To understand how to do this, we'll need to understand a bit more about how git keeps track of changes. In git, developers can have different "branches" (see the branch FAQs page for more details about what a branch is). There are two different types of branches: remote and local. If you were to fork Loop on Github, then the branches that you can see on Github are "remote" branches - they're hosted on the Github server. On the other hand, you can also create "local" branches that are stored directly on your computer by "checking out" the remote branch. You'll need to "commit" your changes to the local branch, then "push" those changes to the remote branch in order to be able to see them in Github. There are specific commands that you can type into the command line to do all of these actions, but I'm not going to go into detail because there are different ways and everyone has their own preference.
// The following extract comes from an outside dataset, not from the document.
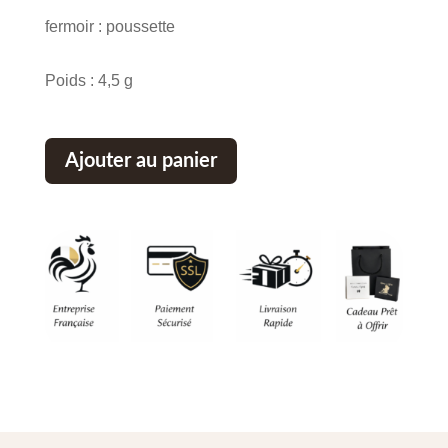
fermoir : poussette
Poids : 4,5 g
Ajouter au panier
It's a little easier to think about this with an analogy. Let's say you're working at a company that's creating a cookbook. There's a centralized, production-ready version of the cookbook on their website that all the employees can view. Think of the website version of this cookbook as being like the remote branch. You're assigned to change the pancake recipe in the cookbook. Since the company doesn't want employees to make changes directly to the version of the cookbook that the customers see, you need to make a copy of it on your computer so you can make your changes to the pancake recipe. When you make the personal copy on your computer, it's like "checking out" the remote branch. Your copy is like the local branch - you can make whatever changes you want without having to worry about customers accidentally seeing them. When you make an important change to the recipe (like adding a photo or changing the ingredients), you might want to make a note in the edit history so that you can go back to that version of the recipe in case you accidentally make unintended changes - those notes you make would be "commits". Once you're happy with the recipe, you'll add it back into the production version of the cookbook on the website, which is similar to what you're doing when you "push" your changes.
Where do the submodules fit in? Each submodule is actually a branch, so when you make changes to multiple submodules, you'll need to commit those changes to their respective branches. Let's say you've made changes to Loop and LoopKit. You'll need to go into Loop and commit and push the changes, then go into LoopKit and commit and push the changes.
There are a few different ways to keep track of all these different branches. Some people like using the command line (which is what you're using when you do commands like
git clone) because it's very customizable and has the largest variety of commands. Others like to use graphical Git editors, which make it easier to see changes and be able to do a variety of common actions (like cloning, committing, and pushing) with the push of a button. Everyone has their own preferences, but some methods that Loop contributors have used in the past include the command line, Gitkraken, and SourceTree.